_Trecho do texto_
»»
As grandes empreiteiras, que trabalham quase sempre para os governos, estão fartas de ganhar dinheiro em obras públicas de duvidosa prioridade e orçamentos elásticos. Boa parte de tal fartura, no caso das encomendas do governo federal no setor elétrico, foi negociada e contratada nos gabinetes ministeriais então ocupados pela atual candidata. Falou, portanto, com o conhecimento de causa e pode ter forjado uma expressão emblemática do atual momento brasileiro.

 

"Estofadinhas", as grandes empreiteiras fazem obras de fachada e, como se sabe, fundos de campanha eleitoral. No dia 4 do mês em curso, a "Folha de S. Paulo" estampou, com ares de denúncia, a seguinte notícia: "Andrade Gutierrez, Queiroz Galvão, Carioca Christiani Nielsen e JM Terraplanagens responderam, durante o ano de 2009, por 39% do arrecadado pelo PT, PMDB, PSDB e DEM". Ou seja, os maiores partidos da ordem dominante também estão "estofadinhos".
««
_Registros extraídos_
»»
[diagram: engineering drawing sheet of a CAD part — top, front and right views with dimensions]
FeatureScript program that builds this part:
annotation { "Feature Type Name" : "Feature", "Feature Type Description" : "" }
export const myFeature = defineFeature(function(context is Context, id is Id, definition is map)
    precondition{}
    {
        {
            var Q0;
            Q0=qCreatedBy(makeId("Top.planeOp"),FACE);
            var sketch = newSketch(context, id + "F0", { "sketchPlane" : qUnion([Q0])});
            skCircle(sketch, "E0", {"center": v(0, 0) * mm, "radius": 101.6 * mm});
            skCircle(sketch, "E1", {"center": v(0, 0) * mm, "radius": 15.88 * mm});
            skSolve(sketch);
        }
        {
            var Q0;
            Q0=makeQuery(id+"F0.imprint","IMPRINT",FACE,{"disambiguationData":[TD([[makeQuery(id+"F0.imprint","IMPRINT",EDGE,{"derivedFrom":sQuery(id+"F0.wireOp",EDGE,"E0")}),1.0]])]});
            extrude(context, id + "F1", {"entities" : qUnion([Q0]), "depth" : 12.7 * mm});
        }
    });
««
_O que fazer_
1) Segundo o texto sobre as grandes empreiteiras, por que a atual candidata falou com conhecimento de causa? Responda em até três frases.
2) Altere os registros, trocando "radius" por "raio" e mantendo todo o resto sem mudança, e reproduza-os na íntegra.

_Resultados esperados_
1) Porque boa parte da fartura das grandes empreiteiras, no caso das encomendas do governo federal no setor elétrico, foi negociada e contratada nos gabinetes ministeriais então ocupados por ela.

2)
[diagram: engineering drawing sheet of a CAD part — top, front and right views with dimensions]
FeatureScript program that builds this part:
annotation { "Feature Type Name" : "Feature", "Feature Type Description" : "" }
export const myFeature = defineFeature(function(context is Context, id is Id, definition is map)
    precondition{}
    {
        {
            var Q0;
            Q0=qCreatedBy(makeId("Top.planeOp"),FACE);
            var sketch = newSketch(context, id + "F0", { "sketchPlane" : qUnion([Q0])});
            skCircle(sketch, "E0", {"center": v(0, 0) * mm, "raio": 101.6 * mm});
            skCircle(sketch, "E1", {"center": v(0, 0) * mm, "raio": 15.88 * mm});
            skSolve(sketch);
        }
        {
            var Q0;
            Q0=makeQuery(id+"F0.imprint","IMPRINT",FACE,{"disambiguationData":[TD([[makeQuery(id+"F0.imprint","IMPRINT",EDGE,{"derivedFrom":sQuery(id+"F0.wireOp",EDGE,"E0")}),1.0]])]});
            extrude(context, id + "F1", {"entities" : qUnion([Q0]), "depth" : 12.7 * mm});
        }
    });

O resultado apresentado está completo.